I took off with another instructor, Reb Byrne, on my wing, while the four studentos were tucked into other four-ships. We landed to much the same crowded chaos at WP I'd encountered three years before, but this time with a TV crew standing on the ramp to interview the refugees from the Sunshine State. Striding past the paunchy, bespectacled, balding combat veterans who'd led the formation, the reporters glommed onto our most photogenic student, Lieutenant Benjamin.
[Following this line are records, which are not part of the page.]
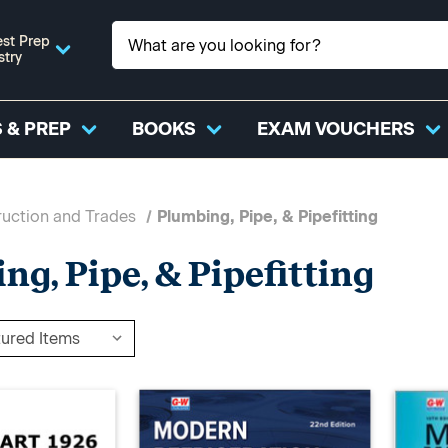
st Prep
stry
 & PREP
BOOKS
EXAM VOUCHERS
uction and Trades
Plumbing, Pipe, & Pipefitting
ng, Pipe, & Pipefitting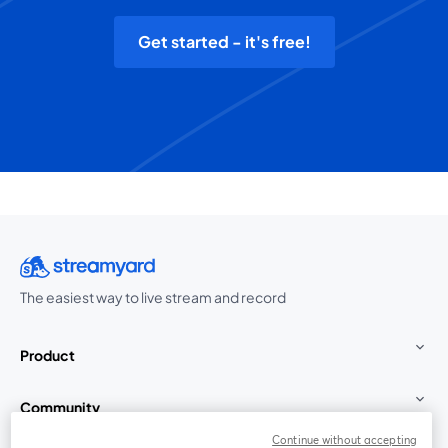
Get started - it's free!
The easiest way to live stream and record
Product
Community
Continue without accepting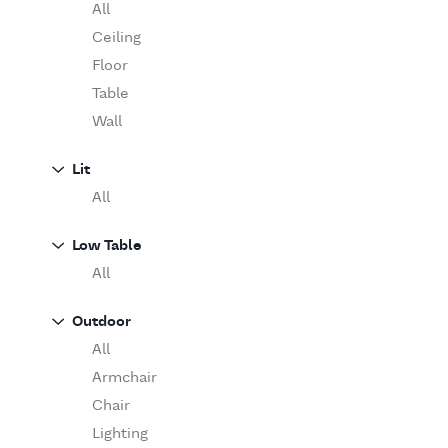
Table
O'Luce
All
Paola Lenti
Ceiling
Pieter Stockmans
Floor
Poliform
Table
Rina Menardi
Wall
Riva 1920
Lit
Serax
All
Serge Mouille
Venicem
Low Table
Vitra
All
When Objects Work
Zanotta
Outdoor
All
Armchair
Chair
Lighting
Picture a six-foot-three male model type with a chiseled jaw and a thick mop of curly blonde hair carefully trimmed to meet 35-10.


Of course, Lieutenant Benjamin (I think we ended up naming him "Goldie", like Goldie Hawn in Private Benjamin, but that was a long time ago) didn't know a damned thing about the F-15 or cross-country deployments and all the planning they entailed. But that was fine--neither did his audience, so no one seemed to notice the vacuousness of the interview. We saved the videotape for later tauntings.


In a moment of deja-vu, the billeting office had no vacancies, and we were trundled in blue Air Force vans out to the Ramada Inn in Fairborn, Ohio, a low-rise motor court straight out of the mid-60s. With nothing to do, we piled back into the vans after check-in and wandered the neighborhood until we found a watering hold full of working class day drinkers with a dart board and a passable selection on the jukebox. An afternoon turned into an evening turned into a blur.


Meanwhile, Andrew proved aimless and fickle, snaking around the Gulf, one day menacing Panama City, the next Galveston, the next Lake Charles. So of course, we were precluded from returning home.


For the next several days, we hung around next to the pool by day, sipping Captain Morgan and Diet Coke. At night we returned to our neighborhood pub, where the locals adopted us and weary, sweet old waitresses watched us fawningly as we ate chicken wings and sang raunchy songs. Or at least that's how I choose to remember that lost week.


Finally the storm settled on New Orleans, always the default favorite of severe weather in the coastal South, and we were allowed to return home. Two years later, almost to the day, I was sitting at law school orientation, and that season of life was over.


Later I experienced different hurricane evacuations, dragging kids and dogs and cats out of the cone of uncertainty to hunker down in a cheesy hotel room until the storm passed. Then there was the utter destruction of Michael, when it all got a hell of a lot less funny. And now, today, I think about friends and colleagues in Tampa, feeling guilty at my relief that Wyldswood may be spared, but at the cost of what's shaping up to be an absolute catastrophe along Florida' west coast.


But here in Corning it's beautiful, as usual. Or at least it's beautiful to me, gray skies and all. I took down the Vols flag yesterday and replaced it with Peg's new "Read Banned Books" banner, reveling in being able to publicly articulate progressive ideas in the same way a gay man probably feels leaving the South to just be himself in a place like Provincetown. Hang that flag in Bay County, and you're putting your property at risk.


I have piles of writing ahead today, and need to carve out a few minutes to drive over to Guthrie and have them pull this heart monitor off my chest. If it records anything today, most likely it'll be a certain heaviness at the thought of leaving P and heading south as the sun rises tomorrow.